Task details:
Quote the passage on transfer of title below word for word, from "When A later" up to and including "are the baseline.".
Selected passage below:
Transfer of title means transfer of ownership of the goods. The general rule as to transfer of title
is that only the owner can transfer a good title. No one can give a better title than he himself has.
This rule is expressed by the maxim “Nemo dat quad non habet” which means that no one can
give what he himself has not’. In other words, seller cannot give to the buyer of the goods a
better title to those goods that he has himself given. The phrase, in a closely related variant,
traces back at least as far as the Digest of Justinian, who gives credit to the Roman jurist Ulpian.
In other words, if I own something because someone transferred it to me – by sale, gift, bequest,
etc. I normally have only that which the previous owner had and nothing more. This is
sometimes called the “derivation” principle the transferee’s rights derive from those of the
transferor.

In the case; Bishops gate Motor Finance Corpn. Ltd. v. Transport Brakes Ltd1, Denning LJ, has
defined the position of the modern law as follows:

“In the development of our law, two principals have striven for mastery. The first is the
protection of property: no one can give a better title than he himself possesses. The second is the
protection of commercial transactions: the person who takes in good faith and for value without
notice should get a good title. The first principle held sway for a long time but it has been
modified by the common law itself and by statute so as to meet the needs of our times.”

Nemo dat is also related to the principle of “first in time is first in right.” Here the classic
problem is someone, A, who transfers his or her interest to B and then turns around, and out of
mistake or worse, transfers to C. Who owns the property? According to the nemo dat principle,
it would be B, because A had rights to transfer when A transferred to B. Now B has the rights.

When A later transfers to C, A has no rights to transfer and hence by nemo dat C gets nothing.
Of course C could sue A, but A in such situations will often (not coincidentally) have fled the
jurisdiction or be judgment-proof. There are situations in which C could prevail over B, but
nemo dat and its first-in-time implications are the baseline.

The nemo dat principle rests on a vision of a chain of transactions. Current owners must be able
to trace their ownership back in time through a series of legitimate transfers (ideally) to an act of
legitimate original acquisition. Later we consider ways in which the law cuts off the need for
this tracing to an ultimate root of title.

OBJECTIVE
 To study the validity of title in unauthorized sales and what should be done when an innocent
person buys goods from one, who has lack of authority to sell? Should the law protect the

1
1902 AC 325 (326).
real owner from whom the goods had been stolen or converted, or should the law treat the
unauthorised sale to the innocent third party as valid, thereby depriving the original owner of
his or her title?
End of Selected passage.
Supplied records below:
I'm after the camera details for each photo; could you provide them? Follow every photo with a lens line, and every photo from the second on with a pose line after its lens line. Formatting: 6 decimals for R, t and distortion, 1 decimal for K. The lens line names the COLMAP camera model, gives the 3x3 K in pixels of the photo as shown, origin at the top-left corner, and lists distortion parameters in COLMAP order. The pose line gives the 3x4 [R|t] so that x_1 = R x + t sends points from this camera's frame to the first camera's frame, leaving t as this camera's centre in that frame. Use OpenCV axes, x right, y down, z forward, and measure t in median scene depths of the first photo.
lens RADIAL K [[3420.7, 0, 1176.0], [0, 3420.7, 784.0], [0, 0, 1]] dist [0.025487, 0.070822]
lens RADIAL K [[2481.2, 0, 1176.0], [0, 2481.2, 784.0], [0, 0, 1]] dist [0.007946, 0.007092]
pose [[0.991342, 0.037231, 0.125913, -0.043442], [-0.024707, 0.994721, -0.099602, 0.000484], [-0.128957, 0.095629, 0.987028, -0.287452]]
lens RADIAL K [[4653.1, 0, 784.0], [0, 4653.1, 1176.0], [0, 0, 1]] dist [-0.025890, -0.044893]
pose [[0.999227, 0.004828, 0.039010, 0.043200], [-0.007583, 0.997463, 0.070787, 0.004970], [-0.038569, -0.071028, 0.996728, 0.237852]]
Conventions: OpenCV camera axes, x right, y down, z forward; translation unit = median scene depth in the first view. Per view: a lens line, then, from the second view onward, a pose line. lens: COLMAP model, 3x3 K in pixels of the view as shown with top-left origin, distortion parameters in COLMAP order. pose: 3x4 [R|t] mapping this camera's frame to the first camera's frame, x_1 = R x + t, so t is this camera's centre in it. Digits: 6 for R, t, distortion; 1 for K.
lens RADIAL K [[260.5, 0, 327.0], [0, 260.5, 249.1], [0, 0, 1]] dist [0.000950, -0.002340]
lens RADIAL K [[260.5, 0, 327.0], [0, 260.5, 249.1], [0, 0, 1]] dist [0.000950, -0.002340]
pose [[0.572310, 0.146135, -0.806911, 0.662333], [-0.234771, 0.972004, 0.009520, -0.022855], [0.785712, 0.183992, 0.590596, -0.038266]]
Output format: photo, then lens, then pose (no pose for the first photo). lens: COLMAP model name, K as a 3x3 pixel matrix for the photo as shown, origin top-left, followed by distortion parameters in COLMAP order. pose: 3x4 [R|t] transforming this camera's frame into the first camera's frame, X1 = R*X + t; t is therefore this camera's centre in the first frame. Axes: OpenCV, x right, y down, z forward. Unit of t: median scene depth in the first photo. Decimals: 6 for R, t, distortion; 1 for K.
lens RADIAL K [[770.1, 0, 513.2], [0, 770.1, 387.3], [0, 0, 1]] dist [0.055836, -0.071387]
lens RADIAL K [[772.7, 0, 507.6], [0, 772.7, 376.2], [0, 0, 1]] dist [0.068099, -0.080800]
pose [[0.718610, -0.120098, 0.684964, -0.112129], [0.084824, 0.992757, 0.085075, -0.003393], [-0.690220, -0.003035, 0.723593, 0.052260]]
End of Supplied records.
Written answer:
When A later transfers to C, A has no rights to transfer and hence by nemo dat C gets nothing.
Of course C could sue A, but A in such situations will often (not coincidentally) have fled the
jurisdiction or be judgment-proof. There are situations in which C could prevail over B, but
nemo dat and its first-in-time implications are the baseline.